## EXERCISE DIRECTIONS
The answer is every line in the data below that contains the word "SQUARE".

## INFORMATION

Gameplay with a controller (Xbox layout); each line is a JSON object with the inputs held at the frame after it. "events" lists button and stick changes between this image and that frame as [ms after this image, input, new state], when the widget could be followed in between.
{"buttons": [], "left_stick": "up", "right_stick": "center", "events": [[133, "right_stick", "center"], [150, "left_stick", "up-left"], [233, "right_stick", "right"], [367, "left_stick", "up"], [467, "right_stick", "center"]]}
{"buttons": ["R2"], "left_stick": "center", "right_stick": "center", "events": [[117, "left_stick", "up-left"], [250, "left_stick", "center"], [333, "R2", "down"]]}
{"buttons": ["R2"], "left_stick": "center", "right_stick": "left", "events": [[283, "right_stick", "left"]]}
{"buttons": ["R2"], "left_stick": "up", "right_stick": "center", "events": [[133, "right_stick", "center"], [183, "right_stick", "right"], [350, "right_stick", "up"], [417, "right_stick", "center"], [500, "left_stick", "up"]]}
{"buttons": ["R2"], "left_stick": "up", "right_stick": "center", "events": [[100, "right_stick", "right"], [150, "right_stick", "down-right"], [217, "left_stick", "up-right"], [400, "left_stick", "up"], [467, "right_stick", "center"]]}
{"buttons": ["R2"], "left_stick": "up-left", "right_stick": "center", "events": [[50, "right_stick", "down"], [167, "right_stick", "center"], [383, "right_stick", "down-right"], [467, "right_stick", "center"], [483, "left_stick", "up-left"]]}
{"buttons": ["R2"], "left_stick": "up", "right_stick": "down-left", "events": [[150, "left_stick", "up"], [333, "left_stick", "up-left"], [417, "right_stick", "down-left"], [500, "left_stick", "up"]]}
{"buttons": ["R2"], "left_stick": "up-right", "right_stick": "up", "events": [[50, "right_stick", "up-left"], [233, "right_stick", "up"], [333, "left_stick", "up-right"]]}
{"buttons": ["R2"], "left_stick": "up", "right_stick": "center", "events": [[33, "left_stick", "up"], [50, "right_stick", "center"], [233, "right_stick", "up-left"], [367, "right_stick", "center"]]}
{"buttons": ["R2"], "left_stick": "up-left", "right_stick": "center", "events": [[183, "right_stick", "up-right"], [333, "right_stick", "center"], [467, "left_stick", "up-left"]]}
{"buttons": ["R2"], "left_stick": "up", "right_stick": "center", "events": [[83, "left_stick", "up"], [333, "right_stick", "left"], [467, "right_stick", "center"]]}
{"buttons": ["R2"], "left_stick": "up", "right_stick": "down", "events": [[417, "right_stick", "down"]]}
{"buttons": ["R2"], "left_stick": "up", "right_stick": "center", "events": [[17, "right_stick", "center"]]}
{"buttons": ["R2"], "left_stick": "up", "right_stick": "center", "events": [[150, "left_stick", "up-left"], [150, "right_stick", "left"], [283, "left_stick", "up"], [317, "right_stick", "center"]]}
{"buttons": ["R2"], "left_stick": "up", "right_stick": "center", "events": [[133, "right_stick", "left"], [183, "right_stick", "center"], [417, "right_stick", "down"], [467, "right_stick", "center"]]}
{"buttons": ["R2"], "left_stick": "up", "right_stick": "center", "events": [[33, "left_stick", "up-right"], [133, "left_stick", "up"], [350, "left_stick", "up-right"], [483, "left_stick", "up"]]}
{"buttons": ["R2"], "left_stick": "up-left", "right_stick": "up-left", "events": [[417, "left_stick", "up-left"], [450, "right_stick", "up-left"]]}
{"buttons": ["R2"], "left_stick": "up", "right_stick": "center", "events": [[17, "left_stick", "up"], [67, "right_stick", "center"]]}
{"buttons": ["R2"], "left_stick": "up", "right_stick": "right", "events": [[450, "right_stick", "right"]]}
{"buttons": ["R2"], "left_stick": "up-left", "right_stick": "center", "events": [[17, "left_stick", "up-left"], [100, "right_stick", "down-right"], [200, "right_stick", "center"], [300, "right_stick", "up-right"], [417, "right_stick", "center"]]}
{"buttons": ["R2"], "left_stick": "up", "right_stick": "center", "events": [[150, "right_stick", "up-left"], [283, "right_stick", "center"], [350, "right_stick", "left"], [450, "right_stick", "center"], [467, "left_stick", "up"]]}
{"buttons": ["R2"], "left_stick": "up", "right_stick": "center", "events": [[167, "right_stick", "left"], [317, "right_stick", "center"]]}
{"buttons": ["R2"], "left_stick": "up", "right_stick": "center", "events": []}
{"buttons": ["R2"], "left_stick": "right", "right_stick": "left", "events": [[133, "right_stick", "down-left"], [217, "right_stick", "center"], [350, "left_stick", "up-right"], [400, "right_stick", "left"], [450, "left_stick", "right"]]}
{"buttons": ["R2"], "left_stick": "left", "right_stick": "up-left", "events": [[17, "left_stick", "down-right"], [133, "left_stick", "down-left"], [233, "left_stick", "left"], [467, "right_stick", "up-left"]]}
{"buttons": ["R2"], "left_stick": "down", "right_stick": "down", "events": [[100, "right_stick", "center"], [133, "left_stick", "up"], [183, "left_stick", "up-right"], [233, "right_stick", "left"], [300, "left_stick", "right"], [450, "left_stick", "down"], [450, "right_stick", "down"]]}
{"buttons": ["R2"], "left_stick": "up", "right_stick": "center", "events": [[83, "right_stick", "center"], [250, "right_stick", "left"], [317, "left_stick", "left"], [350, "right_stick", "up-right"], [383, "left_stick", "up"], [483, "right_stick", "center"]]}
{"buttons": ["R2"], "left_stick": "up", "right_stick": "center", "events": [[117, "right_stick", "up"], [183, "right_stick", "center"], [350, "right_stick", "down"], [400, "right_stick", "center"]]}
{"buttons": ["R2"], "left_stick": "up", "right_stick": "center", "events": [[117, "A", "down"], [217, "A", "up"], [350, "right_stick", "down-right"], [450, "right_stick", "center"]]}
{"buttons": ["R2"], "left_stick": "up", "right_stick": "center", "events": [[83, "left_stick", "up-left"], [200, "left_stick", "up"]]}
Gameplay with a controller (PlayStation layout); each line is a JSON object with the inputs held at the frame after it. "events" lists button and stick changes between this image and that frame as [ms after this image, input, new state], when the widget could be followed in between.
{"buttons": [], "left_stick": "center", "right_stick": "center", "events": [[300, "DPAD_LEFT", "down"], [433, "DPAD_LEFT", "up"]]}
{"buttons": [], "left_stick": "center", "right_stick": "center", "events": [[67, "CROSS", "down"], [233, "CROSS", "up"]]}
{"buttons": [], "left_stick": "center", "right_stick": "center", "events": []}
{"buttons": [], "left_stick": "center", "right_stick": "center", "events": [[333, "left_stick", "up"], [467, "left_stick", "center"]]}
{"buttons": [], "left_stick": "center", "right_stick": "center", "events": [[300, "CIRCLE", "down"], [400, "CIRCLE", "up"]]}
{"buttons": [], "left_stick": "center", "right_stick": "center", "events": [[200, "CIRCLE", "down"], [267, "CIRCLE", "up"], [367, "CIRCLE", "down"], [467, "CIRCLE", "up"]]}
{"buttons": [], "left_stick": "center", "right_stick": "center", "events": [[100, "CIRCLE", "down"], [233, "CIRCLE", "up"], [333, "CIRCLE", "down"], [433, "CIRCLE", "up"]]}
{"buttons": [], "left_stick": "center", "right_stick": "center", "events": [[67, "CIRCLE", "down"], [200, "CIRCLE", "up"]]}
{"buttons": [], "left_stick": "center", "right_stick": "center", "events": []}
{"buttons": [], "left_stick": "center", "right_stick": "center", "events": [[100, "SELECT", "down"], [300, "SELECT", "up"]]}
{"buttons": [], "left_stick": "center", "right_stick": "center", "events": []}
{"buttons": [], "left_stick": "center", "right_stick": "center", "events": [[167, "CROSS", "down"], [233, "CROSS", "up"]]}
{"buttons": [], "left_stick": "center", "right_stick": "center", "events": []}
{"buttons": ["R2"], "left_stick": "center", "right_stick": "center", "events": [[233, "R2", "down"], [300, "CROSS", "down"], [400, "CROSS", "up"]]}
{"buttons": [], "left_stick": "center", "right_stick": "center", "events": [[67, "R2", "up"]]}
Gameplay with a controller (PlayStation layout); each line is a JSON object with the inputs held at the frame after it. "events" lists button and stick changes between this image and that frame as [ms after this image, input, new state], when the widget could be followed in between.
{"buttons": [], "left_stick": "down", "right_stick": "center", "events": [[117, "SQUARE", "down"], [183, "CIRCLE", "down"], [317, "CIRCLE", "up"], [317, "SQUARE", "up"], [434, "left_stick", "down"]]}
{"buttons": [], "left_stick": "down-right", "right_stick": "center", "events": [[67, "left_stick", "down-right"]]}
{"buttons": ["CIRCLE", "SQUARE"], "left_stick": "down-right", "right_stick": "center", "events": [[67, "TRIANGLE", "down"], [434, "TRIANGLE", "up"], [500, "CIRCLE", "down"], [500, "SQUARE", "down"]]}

## EXERCISE ANSWER
{"buttons": [], "left_stick": "down", "right_stick": "center", "events": [[117, "SQUARE", "down"], [183, "CIRCLE", "down"], [317, "CIRCLE", "up"], [317, "SQUARE", "up"], [434, "left_stick", "down"]]}
{"buttons": ["CIRCLE", "SQUARE"], "left_stick": "down-right", "right_stick": "center", "events": [[67, "TRIANGLE", "down"], [434, "TRIANGLE", "up"], [500, "CIRCLE", "down"], [500, "SQUARE", "down"]]}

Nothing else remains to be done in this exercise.